El sargento adoptó una posición un poco más cómoda y flexionó ligeramente los hombros.

– Señor Jones, ¿está conmigo o contra mí? Alguien podría ponerle las cosas difíciles. Provengo de las proximidades de Scarborough Street. -En realidad no era cierto, pero era una mentira que carecía de importancia-. Tendría usted que ir allí y notar el olor a quemado. Aún no han retirado los cadáveres. Le aseguro que a uno se le acaban definitivamente las ganas de comer carne asada. Jones blasfemó en voz baja y se puso pálido.

– ¿No estará pensando que…?

– Sí, lo hago. -Tellman hablaba absolutamente en serio. En su interior la ira había formado un rígido nudo de dolor-. Ese dinero sirvió para comprar dinamita. ¿A quién se lo entregó?

– Ja… jamás po… podrá decir que yo… -tartamudeó Jones-. No sabía…

– ¿No sabía a qué estaba destinado? -concluyó Tellman-. Probablemente no lo sabía. Si está contra ese tipo de atentados me dirá adonde llevó el dinero, a quién se lo dio y todo lo que sepa. De ese modo tendré pruebas de que usted no está implicado en lo que ha ocurrido, de que solo hizo un recado para alguien a quien consideraba un buen hombre. ¿Me ha entendido?

– ¡Entendido!

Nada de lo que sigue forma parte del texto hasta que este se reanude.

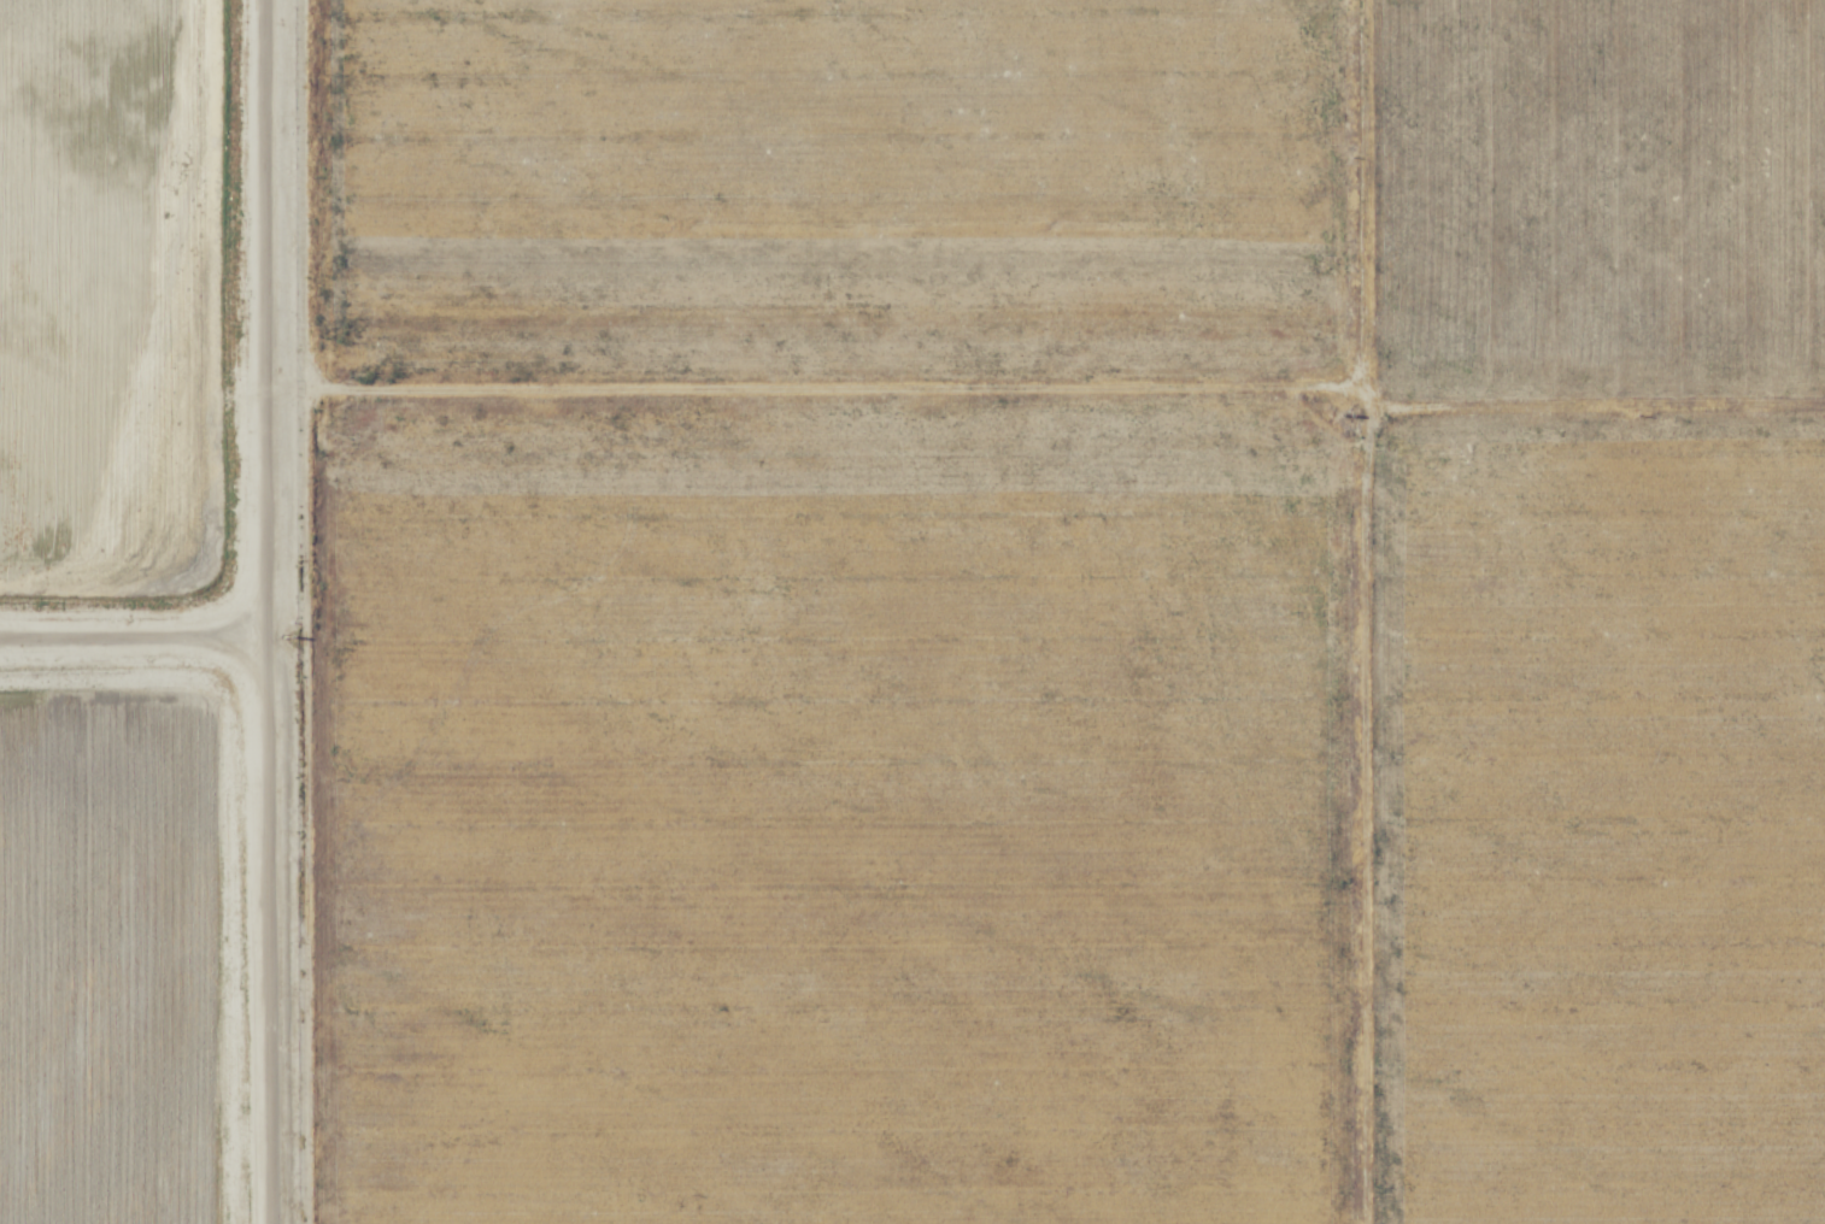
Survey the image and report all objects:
wastewater plant: (118, 295)
crop: (1071, 611)
road: (266, 612)
wastewater plant: (159, 613)
road: (133, 623)
wastewater plant: (112, 951)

Yo… -Volvió a tragar saliva compulsivamente-. Yo… -Tellman esperó. Jones miró la ventana alta y con barrotes, la puerta metálica y de nuevo al policía. Este se irguió para retirarse-. He llevado un montón de dinero a Shadwell -explicó Jones y le tembló la voz de miedo-. A New Gravel Lane.

– ¿Adónde?

– ¡A la segunda casa del final de la calle! Juro que…

– Que Dios lo juzgará -concluyó Tellman-. ¿A quién se lo entregó? Si, como afirma, era una gran cantidad, debía de tener instrucciones precisas. No se lo pudo entregar a cualquiera.

– ¡Se lo di a Skewer! El tal Skewer es un sujeto grande y con una sola oreja.

– Gracias. No hace falta que siga jurando. Si me ha mentido más le vale acordarse del nombre del verdugo. Tendrá que ser amable con él para que, cuando llegue su momento, lo sea él con usted.